M34 notes: Part E capstone (the one idea)
The one idea: operations support is not a list of separate tools, it is one loop that runs on every production incident: detect → mitigate → learn → ship the fix, and then it watches to make sure the fix held. M31, M32, and M33 each owned one arc of that loop; the capstone closes it. The mark of a mature ops team is not that nothing breaks, it is that when something breaks, this loop turns a crisis into a routine, and leaves the system a little safer than before.
1. The shift as a pipeline
Read the whole drill as one pipeline, each stage owned by a module you built:
| Stage | Owner | What happens |
|---|---|---|
| Intake | M32 | 40 alerts correlate into a few incidents; a user ticket is triaged and linked |
| Detect | M31 | the SLI is below the SLO, the burn rate pages sev1, an incident opens |
| Mitigate | M31 → M33 | the runbook's fastest play is a rollback to the last-good release |
| Learn | M31 → M26 | a blameless postmortem becomes a regression eval case |
| Ship the fix | M33 | the corrected release is canaried against live and promoted |
| Verify | M26 | an eval gate scores the entire shift and exits non-zero if anything slipped |
2. Intake: turn floods into a short list (M32)
Two inboxes arrive at once.
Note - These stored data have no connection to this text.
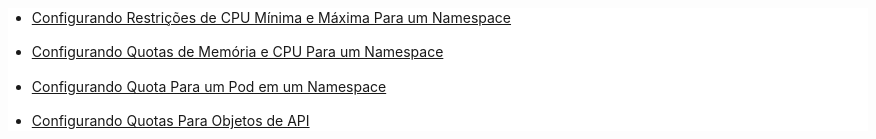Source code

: * [Configurando Restrições de CPU Mínima e Máxima Para um Namespace](/docs/tasks/administer-cluster/manage-resources/cpu-constraint-namespace/)

* [Configurando Quotas de Memória e CPU Para um Namespace](/docs/tasks/administer-cluster/manage-resources/quota-memory-cpu-namespace/)

* [Configurando Quota Para um Pod em um Namespace](/docs/tasks/administer-cluster/manage-resources/quota-pod-namespace/)

* [Configurando Quotas Para Objetos de API](/docs/tasks/administer-cluster/quota-api-object/)

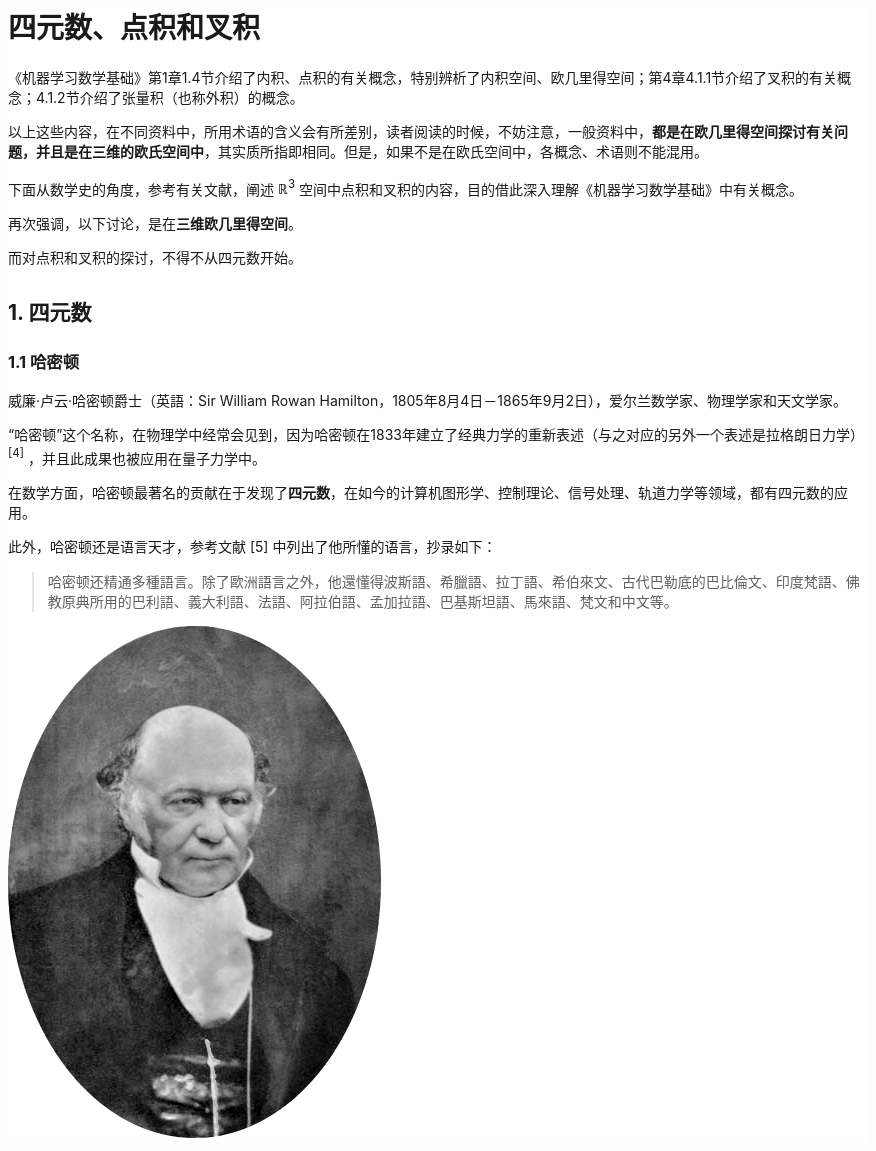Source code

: # 四元数、点积和叉积

《机器学习数学基础》第1章1.4节介绍了内积、点积的有关概念，特别辨析了内积空间、欧几里得空间；第4章4.1.1节介绍了叉积的有关概念；4.1.2节介绍了张量积（也称外积）的概念。

以上这些内容，在不同资料中，所用术语的含义会有所差别，读者阅读的时候，不妨注意，一般资料中，**都是在欧几里得空间探讨有关问题，并且是在三维的欧氏空间中**，其实质所指即相同。但是，如果不是在欧氏空间中，各概念、术语则不能混用。

下面从数学史的角度，参考有关文献，阐述 $\mathbb{R}^3$ 空间中点积和叉积的内容，目的借此深入理解《机器学习数学基础》中有关概念。

再次强调，以下讨论，是在**三维欧几里得空间**。

而对点积和叉积的探讨，不得不从四元数开始。

## 1. 四元数

### 1.1 哈密顿

威廉·卢云·哈密顿爵士（英語：Sir William Rowan Hamilton，1805年8月4日－1865年9月2日），爱尔兰数学家、物理学家和天文学家。

“哈密顿”这个名称，在物理学中经常会见到，因为哈密顿在1833年建立了经典力学的重新表述（与之对应的另外一个表述是拉格朗日力学）$^{[4]}$ ，并且此成果也被应用在量子力学中。

在数学方面，哈密顿最著名的贡献在于发现了**四元数**，在如今的计算机图形学、控制理论、信号处理、轨道力学等领域，都有四元数的应用。

此外，哈密顿还是语言天才，参考文献 [5] 中列出了他所懂的语言，抄录如下：

> 哈密顿还精通多種語言。除了歐洲語言之外，他還懂得波斯語、希臘語、拉丁語、希伯來文、古代巴勒底的巴比倫文、印度梵語、佛教原典所用的巴利語、義大利語、法語、阿拉伯語、孟加拉語、巴基斯坦語、馬來語、梵文和中文等。 

![](../images/images/2021-4-5/1617610062535-Hamilton.png)
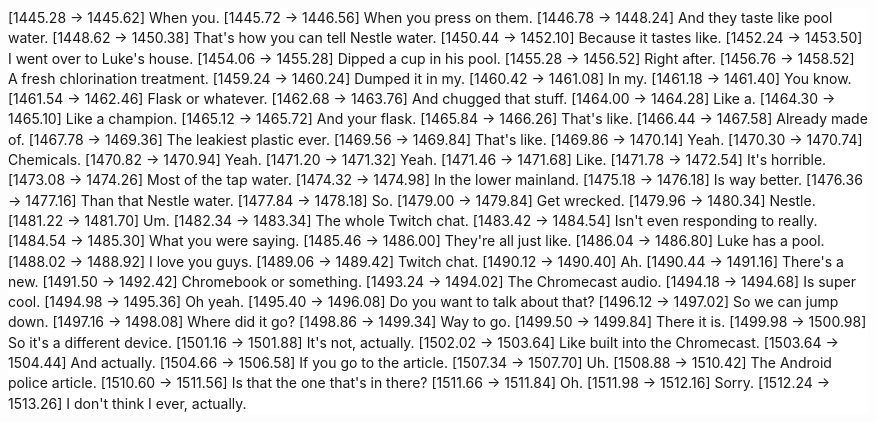 [1445.28 → 1445.62] When you.
[1445.72 → 1446.56] When you press on them.
[1446.78 → 1448.24] And they taste like pool water.
[1448.62 → 1450.38] That's how you can tell Nestle water.
[1450.44 → 1452.10] Because it tastes like.
[1452.24 → 1453.50] I went over to Luke's house.
[1454.06 → 1455.28] Dipped a cup in his pool.
[1455.28 → 1456.52] Right after.
[1456.76 → 1458.52] A fresh chlorination treatment.
[1459.24 → 1460.24] Dumped it in my.
[1460.42 → 1461.08] In my.
[1461.18 → 1461.40] You know.
[1461.54 → 1462.46] Flask or whatever.
[1462.68 → 1463.76] And chugged that stuff.
[1464.00 → 1464.28] Like a.
[1464.30 → 1465.10] Like a champion.
[1465.12 → 1465.72] And your flask.
[1465.84 → 1466.26] That's like.
[1466.44 → 1467.58] Already made of.
[1467.78 → 1469.36] The leakiest plastic ever.
[1469.56 → 1469.84] That's like.
[1469.86 → 1470.14] Yeah.
[1470.30 → 1470.74] Chemicals.
[1470.82 → 1470.94] Yeah.
[1471.20 → 1471.32] Yeah.
[1471.46 → 1471.68] Like.
[1471.78 → 1472.54] It's horrible.
[1473.08 → 1474.26] Most of the tap water.
[1474.32 → 1474.98] In the lower mainland.
[1475.18 → 1476.18] Is way better.
[1476.36 → 1477.16] Than that Nestle water.
[1477.84 → 1478.18] So.
[1479.00 → 1479.84] Get wrecked.
[1479.96 → 1480.34] Nestle.
[1481.22 → 1481.70] Um.
[1482.34 → 1483.34] The whole Twitch chat.
[1483.42 → 1484.54] Isn't even responding to really.
[1484.54 → 1485.30] What you were saying.
[1485.46 → 1486.00] They're all just like.
[1486.04 → 1486.80] Luke has a pool.
[1488.02 → 1488.92] I love you guys.
[1489.06 → 1489.42] Twitch chat.
[1490.12 → 1490.40] Ah.
[1490.44 → 1491.16] There's a new.
[1491.50 → 1492.42] Chromebook or something.
[1493.24 → 1494.02] The Chromecast audio.
[1494.18 → 1494.68] Is super cool.
[1494.98 → 1495.36] Oh yeah.
[1495.40 → 1496.08] Do you want to talk about that?
[1496.12 → 1497.02] So we can jump down.
[1497.16 → 1498.08] Where did it go?
[1498.86 → 1499.34] Way to go.
[1499.50 → 1499.84] There it is.
[1499.98 → 1500.98] So it's a different device.
[1501.16 → 1501.88] It's not, actually.
[1502.02 → 1503.64] Like built into the Chromecast.
[1503.64 → 1504.44] And actually.
[1504.66 → 1506.58] If you go to the article.
[1507.34 → 1507.70] Uh.
[1508.88 → 1510.42] The Android police article.
[1510.60 → 1511.56] Is that the one that's in there?
[1511.66 → 1511.84] Oh.
[1511.98 → 1512.16] Sorry.
[1512.24 → 1513.26] I don't think I ever, actually.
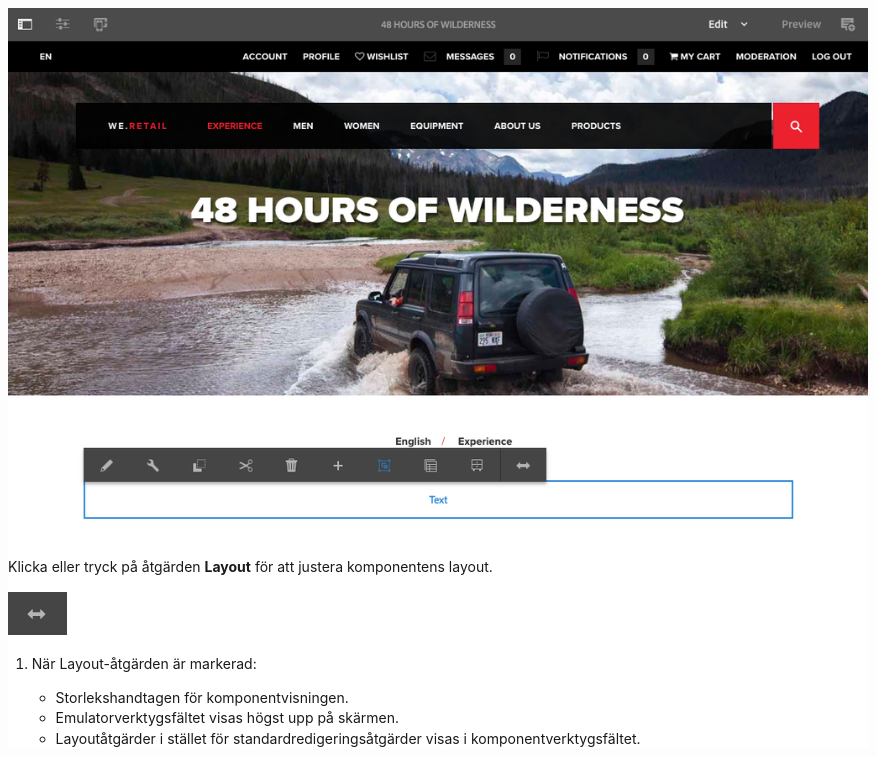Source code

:    ![screen_shot_2018-03-22at133756](assets/screen_shot_2018-03-22at133756.png)

   Klicka eller tryck på åtgärden **Layout** för att justera komponentens layout.

   ![](do-not-localize/chlimage_1-21.png)

1. När Layout-åtgärden är markerad:

   * Storlekshandtagen för komponentvisningen.
   * Emulatorverktygsfältet visas högst upp på skärmen.
   * Layoutåtgärder i stället för standardredigeringsåtgärder visas i komponentverktygsfältet.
The alert storm (one bad deploy trips dozens of alerts) is collapsed by
AIOps correlate into a handful of incidents, so you page on the cause. The user ticket ("wrong
answers since this morning") is triaged and routed, and crucially linked to the same incident, so
the human side and the machine side are one story, not two.
3. Detect: the page is earned, not noisy (M31)
The service is live on a release that regressed quality, so its SLI sits at 80% against a 99% SLO, a
20x burn. The two-window alert fires a sev1 page, and an Incident opens with a timeline. Note
the order that follows: you mitigate before you diagnose.
4. Mitigate: rollback is the fastest safe play (M31 → M33)
The runbook for bad_release has one obvious first step: roll back to the last-good version (M33's
ReleaseManager.rollback). The moment it runs, the SLI recovers from 80% to ~100%. The root cause
investigation can take hours; the users are healthy again in seconds. A rollback you can do in one
call is worth more than a forward-fix you are still writing.
Analogy. A pilot who loses an engine does not first work out why it failed, they run the checklist that keeps the plane flying (M31's runbook), divert to the nearest airport (M33's rollback), and only then, on the ground, investigate and file the report (the postmortem) that changes the maintenance schedule (the regression test). Operate first, diagnose second, learn always.
5. Learn: the incident becomes a test (M31 → M26)
write_postmortem renders the timeline into a blameless write-up (the root cause here is a system
gap, "shipped without a canary", not a person). to_eval_case turns it into a regression case for the
gate. This is the step that makes the system get safer over time: the exact bug that hurt users is now
something CI will catch before it ships again.
6. Ship the fix: never re-break what you just fixed (M33)
The corrected release is not pushed straight to everyone, that is how v2 got out in the first place. It is canaried against the live baseline on the eval set (now including the new regression case). Because it holds quality, it is promoted. Had the "fix" reintroduced the bug, the canary would reject it and live would stay put.
7. Verify: the gate scores the whole shift (M26)
evals.py is the difference between "the demo looked good" and "this behaved correctly." It asserts
seven things, the storm was reduced, the page was sev1, the ticket was routed, the incident resolved,
the SLI recovered within SLO, the regression case actually catches the bad release (proof the gate
would now block that bug), and the fix was promoted, and it exits non-zero if any fail. That exit code is
what you would wire into CI (M26).
8. Putting it together
drill.py is the shift; demo.py narrates it; evals.py grades it. None of the pieces are new, you
built them all in M31–M33. What is new is seeing them as a single closed loop over one incident, which
is exactly what operations support is: not the absence of failure, but a practiced, automated,
ever-improving response to it.
Words you will hear
On-call shift, incident pipeline, intake (alerts + tickets), correlate, mitigate before diagnose, rollback, blameless postmortem, regression eval, canary, eval gate / exit code, the ops loop (detect → mitigate → learn → ship). Full definitions in the glossary; the pieces are M31–M33.